In the former Soviet region only the Baltic republics and Moldova can boast improving electoral democracy (sadly, Moldova has fair elections, but dysfunctional postelectoral politics). Elsewhere, the democratic process has either gone to hell or is on the road. True, some of the Central Asian states never had much democracy to speak of ( a senior State Department official jocularly refers to them as germinating democracies), but the integrity of elections in Armenia, Belarus, Russia and Ukraine was significantly higher several years ago than it is today. Only of Belarus does Washington speak the truth, because the stridently anti-American President Lukashenko is an easy and cost-free target. About the others, we get, expedient half-truths or silence.
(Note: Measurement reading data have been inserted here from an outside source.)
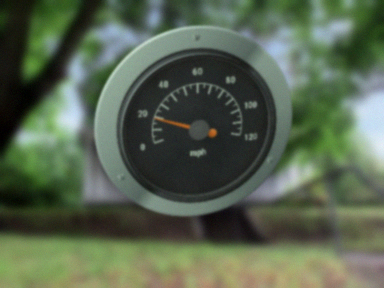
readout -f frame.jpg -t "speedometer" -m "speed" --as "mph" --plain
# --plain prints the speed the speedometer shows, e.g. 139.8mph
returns 20mph
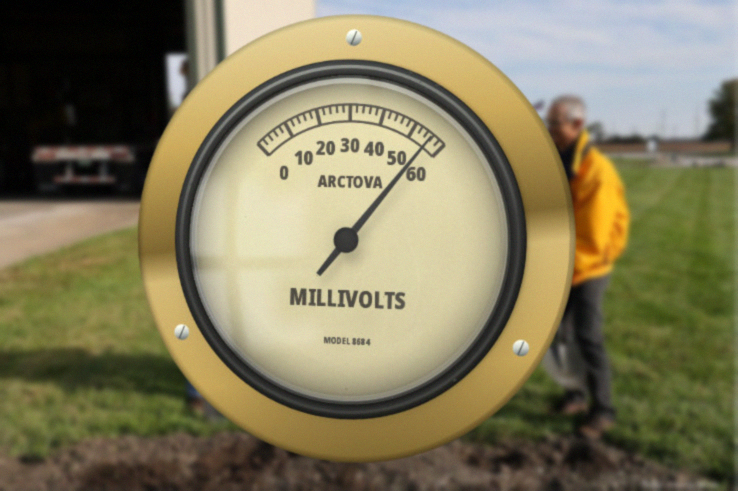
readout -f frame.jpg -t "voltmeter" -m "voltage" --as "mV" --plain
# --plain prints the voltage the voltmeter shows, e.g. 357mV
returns 56mV
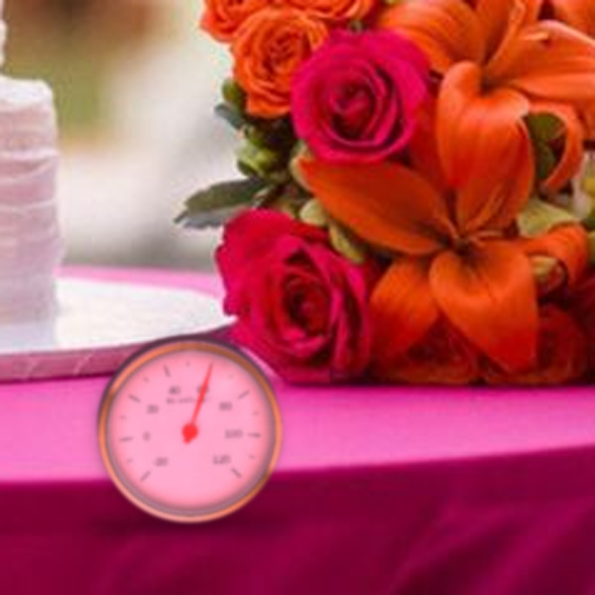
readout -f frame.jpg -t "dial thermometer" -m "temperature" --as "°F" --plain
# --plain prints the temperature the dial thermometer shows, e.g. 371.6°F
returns 60°F
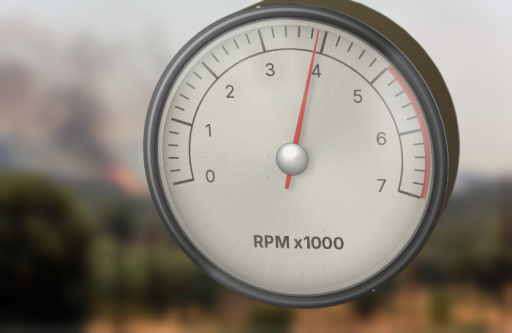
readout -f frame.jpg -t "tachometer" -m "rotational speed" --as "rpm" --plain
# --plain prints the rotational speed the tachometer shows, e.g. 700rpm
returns 3900rpm
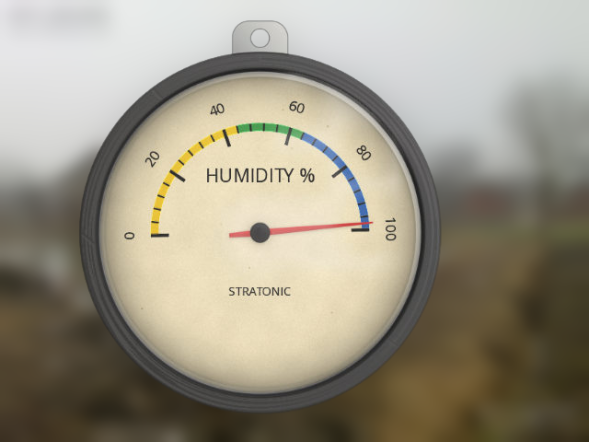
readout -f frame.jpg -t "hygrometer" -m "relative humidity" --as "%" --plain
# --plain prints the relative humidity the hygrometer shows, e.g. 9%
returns 98%
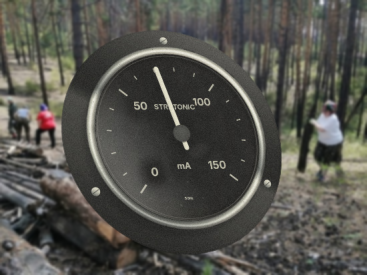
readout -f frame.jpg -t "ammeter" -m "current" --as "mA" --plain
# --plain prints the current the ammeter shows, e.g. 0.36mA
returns 70mA
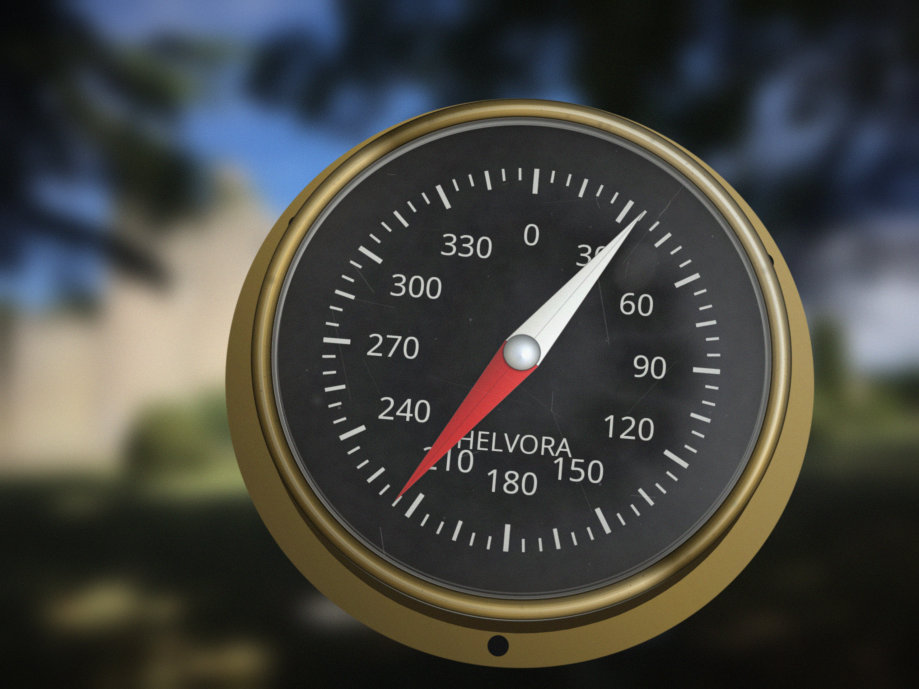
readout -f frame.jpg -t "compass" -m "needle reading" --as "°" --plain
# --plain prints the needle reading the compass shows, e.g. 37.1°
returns 215°
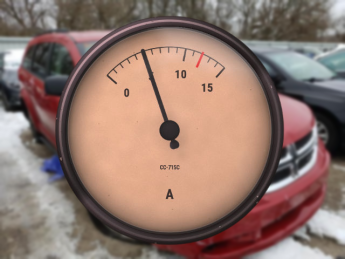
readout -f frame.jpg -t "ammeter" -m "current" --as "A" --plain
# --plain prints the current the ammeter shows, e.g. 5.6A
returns 5A
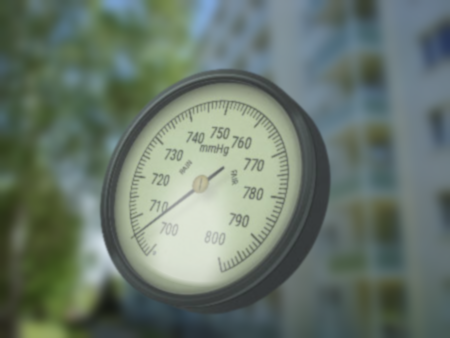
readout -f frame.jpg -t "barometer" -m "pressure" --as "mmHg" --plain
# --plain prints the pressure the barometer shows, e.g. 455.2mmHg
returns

And what of electoral democracy in Russia, arguably still the best outside the Baltic states, despite serious shortcomings? Does Washington care about the process or only about who wins? Look at our record. The December 1993 election was a legitimate and valid expression of popular will, but Russian voters overwhelmingly rejected the program of market reform and mafia capitalism sponsored by the IMF and the US Treasury. What was the US response? Vice President Gore was in Moscow the very next day advising Yeltstin & Co. to ignore the voice of the people and to sidetrack the new legislature (created at Yeltsin's direction). In 1995, the same. In the 1996 presidential election, Washington/s only goal was that Yeltsin win; even abrogating the outcome was not unthinkable.
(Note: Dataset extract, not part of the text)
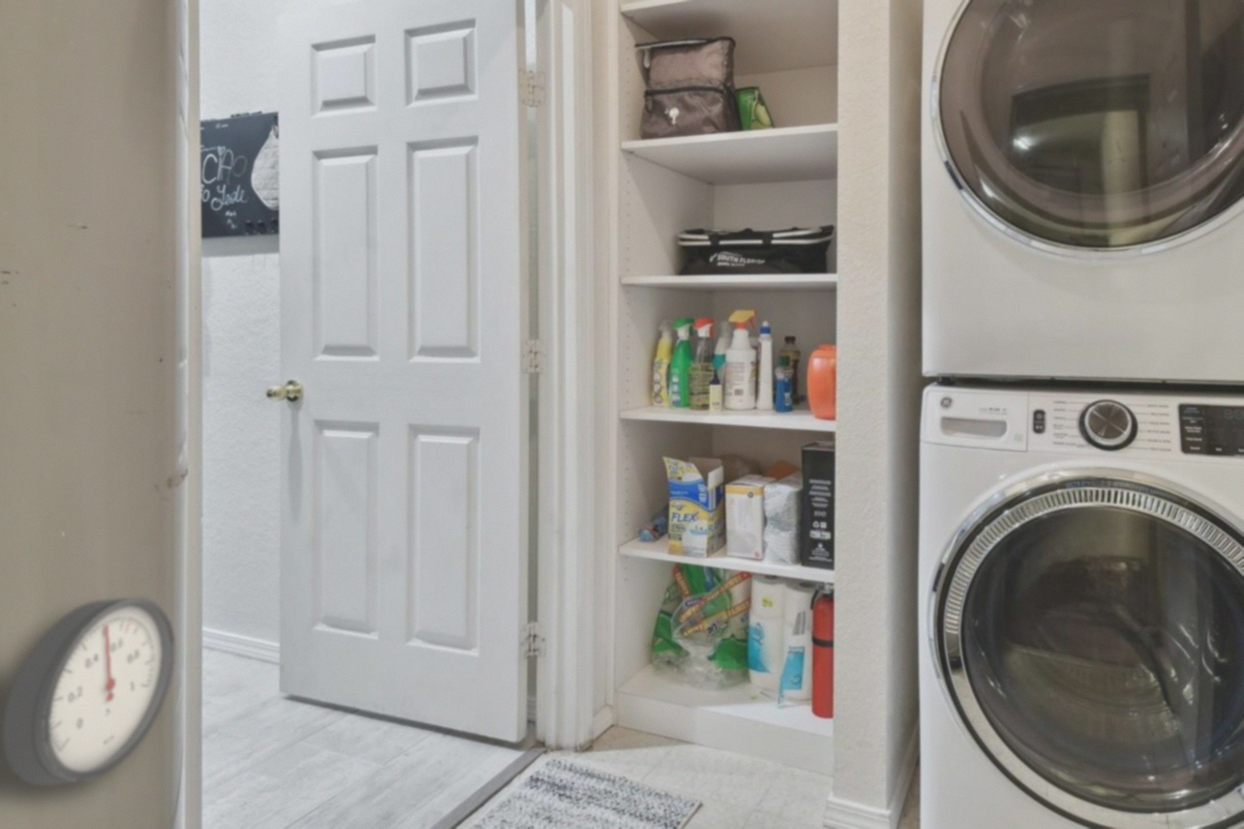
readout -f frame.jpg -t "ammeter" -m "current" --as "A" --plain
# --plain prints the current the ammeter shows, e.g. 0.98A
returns 0.5A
What kind of leader Vladimir Putin will be remains to be seen, but his ascendancy is anything but democratic. Pulled from obscurity for Yeltsin's own purposes and empowered with a virtual political party, he was thrust into the presidency by a well-timed resignation that was constitutional but hardly democratic. What is Washington's reaction? It sees new opportunities to restart Treasury/IMF policies marked by failure and popular rejection. Does it really matter what the United States says or does about electoral democracy in these countries? The political masters throughout the region certainly care-note how quickly Kuchma and Nazarbayev hustled over for our seal of approval. Genuine democrats in these societies-and there are many millions of them-also care deeply, but increasingly they feel betrayed by Washington. They should.